# [TEXTE CITÉ]
+++
Ces tontes en place publique ont commencé à apparaître en marge des manifestations qui ont fait vaciller le pouvoir d’Omar Al-Bachir à partir de décembre 2018. Le phénomène s’était estompé lors de la transition politique amorcée fin 2019 et le partage du pouvoir entre civils et militaires, mais il a repris de l’ardeur depuis que ces derniers se sont de nouveau accaparé le pouvoir, en 2021.
Ahmed* a été tondu à deux reprises. La première fois en janvier 2019, aux prémices de la révolution contre le régime de Bachir : des agents des services de renseignement lui ont creusé un sillon en plein milieu de ses longues dreadlocks, avant de l’emprisonner pendant deux mois dans l’un des cachots du nord de Khartoum surnommés « al-talajat » (congélateurs), où les détenus étaient aspergés d’eau dans des chambres froides.
« C’est long et difficile, au Soudan, de se faire accepter par ta famille et ta communauté quand tu portes les cheveux longs. Là, en une seconde, ils m’ont arraché une part de mon identité. Ça m’a détruit de l’intérieur. Comme s’ils m’avaient violé », confie-t-il la voix tremblante. Grisé par le vent de liberté à la chute du dictateur, Ahmed avait décidé de laisser de nouveau pousser ses cheveux.
Pendant trois quarts d’heure, une lame fait des allers-retours sur son crâne, dans un mélange de mousse à raser et de sang
Trois ans plus tard, le 8 mars 2022, alors que le jeune homme rebrousse chemin à la fin d’une manifestation, il est renversé par un véhicule chargé de soldats. Son crâne heurte le sol et s’ouvre sur huit centimètres. « Je pissais le sang. Les hommes m’ont hissé à l’arrière du pick-up et ont continué de me tabasser. J’ai perdu connaissance », raconte-t-il. Il se réveille au poste de police, entre la vie et la mort.
De peur de se retrouver avec un cadavre sur les bras, ses tortionnaires décident finalement de le relâcher. Mais avant de traîner son corps chancelant jusqu’à la voiture, il est agenouillé au milieu de la cour du commissariat, mains liées derrière le dos. Pendant trois quarts d’heure, une lame fait des allers-retours sur son crâne, dans un mélange de mousse à raser et de sang. Puis les soldats se débarrassent de son corps dans un terrain vague. Ahmed est sauvé de justesse par des habitants qui le découvrent au milieu des poubelles.
« Les soldats agissent en toute impunité »
« Au-delà de la violence physique, c’est de la violence symbolique », observe Azza Abdel Aziz, anthropologue à Khartoum. « Le contrôle des corps et de l’apparence fut un outil au service du “projet civilisationnel” imaginé par le régime d’al-Inqaz [le régime du « Salut », nom revendiqué par Omar Al-Bachir], qui a voulu islamiser la société soudanaise. Il poursuivait cette idée d’aplanir la diversité de la population, de l’uniformiser », ajoute-t-elle en rappelant que dans les années 1970, avant l’instauration de la charia, les coupes afros étaient très répandues dans les villes soudanaises.
+++
# [CONSIGNE A]
Récrivez plus brièvement le paragraphe de l'extrait qui commence par « Trois ans plus tard », en conservant ses faits principaux.
L'extrait ci-dessus et la liste qui suit sont des documents indépendants l'un de l'autre.

# [DONNÉES EXTRAITES]
+++
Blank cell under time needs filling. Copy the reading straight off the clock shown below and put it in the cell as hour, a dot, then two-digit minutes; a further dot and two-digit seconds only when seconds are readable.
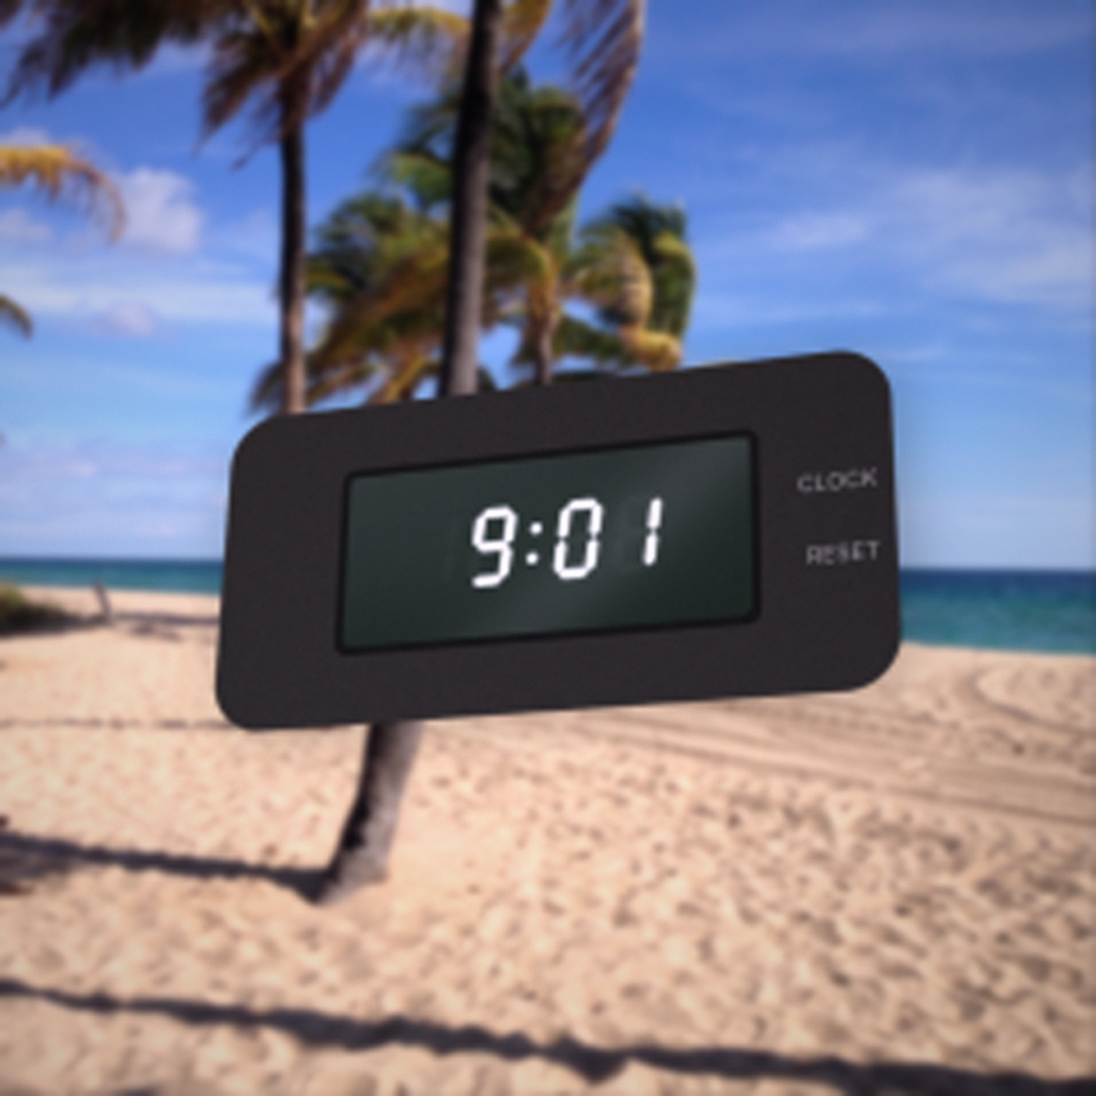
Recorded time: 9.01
+++
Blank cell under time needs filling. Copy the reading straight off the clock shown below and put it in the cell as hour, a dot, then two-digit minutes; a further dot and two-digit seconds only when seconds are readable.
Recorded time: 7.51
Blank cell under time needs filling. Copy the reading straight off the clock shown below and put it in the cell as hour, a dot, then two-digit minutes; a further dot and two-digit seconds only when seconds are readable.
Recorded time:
+++
# [CONSIGNE B]
Relevez dans la liste toutes les lignes qui contiennent le mot « Recorded » et recopiez-les.

# [RÉPONSE A]
Le 8 mars 2022, alors qu'il revenait d'une manifestation, Ahmed a été renversé par un véhicule rempli de soldats. Son crâne a heurté le sol et s'est ouvert sur huit centimètres. Les soldats l'ont hissé à l'arrière du pick-up et ont continué à le frapper jusqu'à ce qu'il perde connaissance. Il s'est réveillé au poste de police, entre la vie et la mort.

# [RÉPONSE B]
Recorded time: 9.01
Recorded time: 7.51
Recorded time:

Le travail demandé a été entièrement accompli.